En revanche, une règle restera inchangée : la date du 1er juin pour l’introduction de nouveaux contrôles du taux de compression des moteurs.
L’annulation des courses de Bahreïn et d’Arabie saoudite signifie que les équipes bénéficiant d’un éventuel avantage dans ce domaine perdront deux occasions d’en profiter avant l’entrée en vigueur de ces vérifications.
La disparition de deux épreuves générant des droits financiers très importants aura également un impact financier.
Les frais payés par les promoteurs des courses de Bahreïn et d’Arabie saoudite sont estimés à environ 100 millions de dollars combinés.

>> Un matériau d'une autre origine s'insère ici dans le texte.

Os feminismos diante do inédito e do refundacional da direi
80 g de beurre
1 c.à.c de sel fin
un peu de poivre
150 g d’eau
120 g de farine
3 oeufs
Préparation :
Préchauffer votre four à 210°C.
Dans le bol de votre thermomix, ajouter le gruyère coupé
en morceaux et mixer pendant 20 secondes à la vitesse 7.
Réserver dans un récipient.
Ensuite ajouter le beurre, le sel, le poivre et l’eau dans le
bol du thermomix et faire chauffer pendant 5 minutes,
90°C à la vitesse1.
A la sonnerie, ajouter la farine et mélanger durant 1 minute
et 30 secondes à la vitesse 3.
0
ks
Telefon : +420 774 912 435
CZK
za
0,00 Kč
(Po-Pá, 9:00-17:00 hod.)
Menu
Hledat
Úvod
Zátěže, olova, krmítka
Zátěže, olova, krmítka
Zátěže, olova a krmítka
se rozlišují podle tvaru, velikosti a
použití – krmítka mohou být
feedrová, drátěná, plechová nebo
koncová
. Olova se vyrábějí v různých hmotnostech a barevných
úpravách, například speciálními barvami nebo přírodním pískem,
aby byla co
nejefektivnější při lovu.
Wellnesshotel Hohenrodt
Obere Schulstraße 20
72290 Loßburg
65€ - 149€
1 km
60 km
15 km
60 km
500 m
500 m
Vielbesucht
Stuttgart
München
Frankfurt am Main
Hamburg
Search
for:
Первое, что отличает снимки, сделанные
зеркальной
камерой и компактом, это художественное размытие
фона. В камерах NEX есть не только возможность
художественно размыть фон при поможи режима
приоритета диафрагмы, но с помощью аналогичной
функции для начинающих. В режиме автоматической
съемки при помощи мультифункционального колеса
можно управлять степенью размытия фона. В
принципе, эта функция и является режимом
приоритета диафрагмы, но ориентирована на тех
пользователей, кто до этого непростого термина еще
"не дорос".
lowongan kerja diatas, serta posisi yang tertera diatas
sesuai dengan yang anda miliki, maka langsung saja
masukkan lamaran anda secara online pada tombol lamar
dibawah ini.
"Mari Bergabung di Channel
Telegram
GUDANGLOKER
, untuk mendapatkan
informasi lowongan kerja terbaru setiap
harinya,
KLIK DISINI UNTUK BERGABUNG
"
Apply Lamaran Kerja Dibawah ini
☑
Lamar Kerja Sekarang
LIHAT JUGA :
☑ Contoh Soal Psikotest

Étant donné que les équipes se partagent environ la moitié des bénéfices de la Formule 1 sous forme de primes, chacune d’elles pourrait perdre plusieurs millions de dollars.
Le patron de Haas F1, Ayao Komatsu, reconnaît que l’impact financier n’est pas négligeable, surtout pour les petites équipes qui ne dépassent pas de beaucoup le plafond budgétaire.
"Même dans le meilleur des cas, ce n’est pas négligeable. Dans le pire des cas, je ne dirais pas que l’impact est énorme, mais il sera notable."
Certaines pertes devraient toutefois être compensées par la réduction des dépenses liées à l’absence de ces deux courses.
Moins de déplacements, moins de coûts opérationnels pendant deux week-ends de Grand Prix, mais aussi moins de kilomètres parcourus par les unités de puissance et une moindre consommation de pièces de rechange devraient contribuer à atténuer une partie du manque à gagner.